InternationalAFP




Faure Gnassingbé, l’héritier discret qui s’est imposé à la tête du Togo

Héritier d'une dynastie à la tête du Togo depuis plus d'un demi-siècle, Faure Gnassingbé s'est affirmé comme un président implacable…

Héritier d’une dynastie à la tête du Togo depuis plus d’un demi-siècle, Faure Gnassingbé s’est affirmé comme un président implacable avec ses adversaires, si bien qu’il est pratiquement sûr de décrocher samedi un quatrième mandat.

« Bébé Gnass », comme le surnommaient avec une certaine condescendance ses adversaires politiques, a longtemps été en quête de légitimité vis-à-vis de son père, le général Gnassingbé Eyadéma – « le vieux » – qui a dirigé le Togo d’une main de fer pendant 38 ans jusqu’à sa mort, et à qui il a succédé en 2005.

La première élection de Faure Gnassingbé, vivement contestée par l’opposition, a été remportée au terme d’un scrutin marqué par des violences ayant fait 400 à 500 morts, selon l’ONU.

Mais, cette année, la campagne électorale est placée sous le thème de la réconciliation: il doit regagner le soutien historique dont bénéficiait la famille dans le nord du pays, et qui s’est effrité depuis les manifestations massives de 2017 et 2018 et la forte répression qui s’en est suivie.

A 53 ans, le chef de l’Etat s’est cette fois adonné aux bains de foule, dont il n’a jamais été très coutumier.

« Tout le monde est surpris de le voir depuis le début de la campagne faire des accolades à des gens », commente Komandega Taama, un député de l’opposition et ancien candidat à la présidentielle de 2015.

– Mystérieux et discret –

Chemise ouverte et costume taillé sur mesure, le président-candidat s’est laissé étreindre par des partisans surexcités lors de ses meetings et, large sourire aux lèvres, a serré beaucoup de mains.

Toutefois, sa grande réserve était encore palpable dans ses discours et sa voix était basse pour reprendre le slogan de sa campagne, « Premier KO ».

Car si l’exercice est bien rôdé après trois élections présidentielles au compteur et quinze années à la tête du petit pays d’Afrique de l’Ouest, le chef de l’Etat reste un personnage mystérieux, qui n’a jamais accordé une interview à la presse locale.

« Il est très méfiant, il parle peu », confie à l’AFP l’un de ses proches collaborateurs. « J’ai parfois l’impression qu’il n’a confiance en personne ».

Féru de religion, ce président célibataire est aussi connu pour être un homme à femmes, et a eu de nombreux enfants et petits-enfants. Il est lui-même issu d’une fratrie qui pourrait s’élever à plus de 50 frères et soeurs.

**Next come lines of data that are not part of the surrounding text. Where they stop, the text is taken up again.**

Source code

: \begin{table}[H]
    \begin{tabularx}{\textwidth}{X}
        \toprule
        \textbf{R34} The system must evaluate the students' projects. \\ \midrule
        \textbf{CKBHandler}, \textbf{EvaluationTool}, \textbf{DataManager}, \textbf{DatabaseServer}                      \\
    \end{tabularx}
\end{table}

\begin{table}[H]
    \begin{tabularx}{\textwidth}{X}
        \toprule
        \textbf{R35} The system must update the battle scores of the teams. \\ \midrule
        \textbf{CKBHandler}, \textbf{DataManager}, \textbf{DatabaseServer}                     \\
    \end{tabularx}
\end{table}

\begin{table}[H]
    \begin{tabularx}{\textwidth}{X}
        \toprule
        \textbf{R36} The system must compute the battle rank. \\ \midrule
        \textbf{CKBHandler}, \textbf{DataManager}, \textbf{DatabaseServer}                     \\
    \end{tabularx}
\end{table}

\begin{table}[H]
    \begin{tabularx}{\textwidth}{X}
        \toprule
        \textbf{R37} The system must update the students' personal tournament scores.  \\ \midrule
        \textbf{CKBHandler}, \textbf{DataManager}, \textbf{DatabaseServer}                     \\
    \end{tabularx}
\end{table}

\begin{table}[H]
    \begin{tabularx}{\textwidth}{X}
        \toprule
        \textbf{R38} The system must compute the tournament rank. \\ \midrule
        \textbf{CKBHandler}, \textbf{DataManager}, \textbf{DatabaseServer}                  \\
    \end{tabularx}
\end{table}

L’histoire mouvementée de la dynastie Gnassingbé a d’ailleurs fait couler beaucoup d’encre.

– Sécurité –

L’un de ses demi-frères, Kpatcha, qui fut son ministre de la Défense, est toujours détenu dans une prison de Lomé après un coup d’Etat manqué en 2009. La famille reste profondément divisée et beaucoup n’ont cessé de dénoncer « un coup monté » pour évincer son rival.

Toutefois, ces dernières années, perturbées par d’importantes manifestations, ont montré que le chef de l’Etat peut compter sur de solides soutiens à l’intérieur, avec au premier chef l’armée, mais aussi sur la scène internationale et régionale.

Le Togo n’a pas connu le sursaut de croissance attendu, stagnant aux alentours de 5% ces dernières années, le niveau de pauvreté reste très élevé, mais il a su, malgré les controverses, faire voter une révision constitutionnelle qui lui permettra de se représenter pour un cinquième mandat en 2025.

Dans une région où la pression jihadiste est « très forte » selon ses propres mots, le président-candidat a axé sa campagne sur les risques de voir l’instabilité du Sahel se propager vers le Togo, une crainte partagée par la France, ex-puissance coloniale et allié traditionnel, et par ses voisins de l’Afrique côtière.

Alors qu’il visitait cette semaine les postes de l’armée sur la frontière avec le Burkina Faso, Faure Gnassingbé a posé en père de la nation, appelant « les populations, les leaders religieux, et les chefs traditionnels » à ne pas se soulever contre les forces de défense et de sécurité.

« Notre principale richesse c’est la stabilité et la sécurité, si nous perdons cela tous nos projets de développement seront compromis et remis en cause », a-t-il prévenu dans un entretien avec l’AFP. « Il nous faut tirer les leçons de ce qui se passe ailleurs ».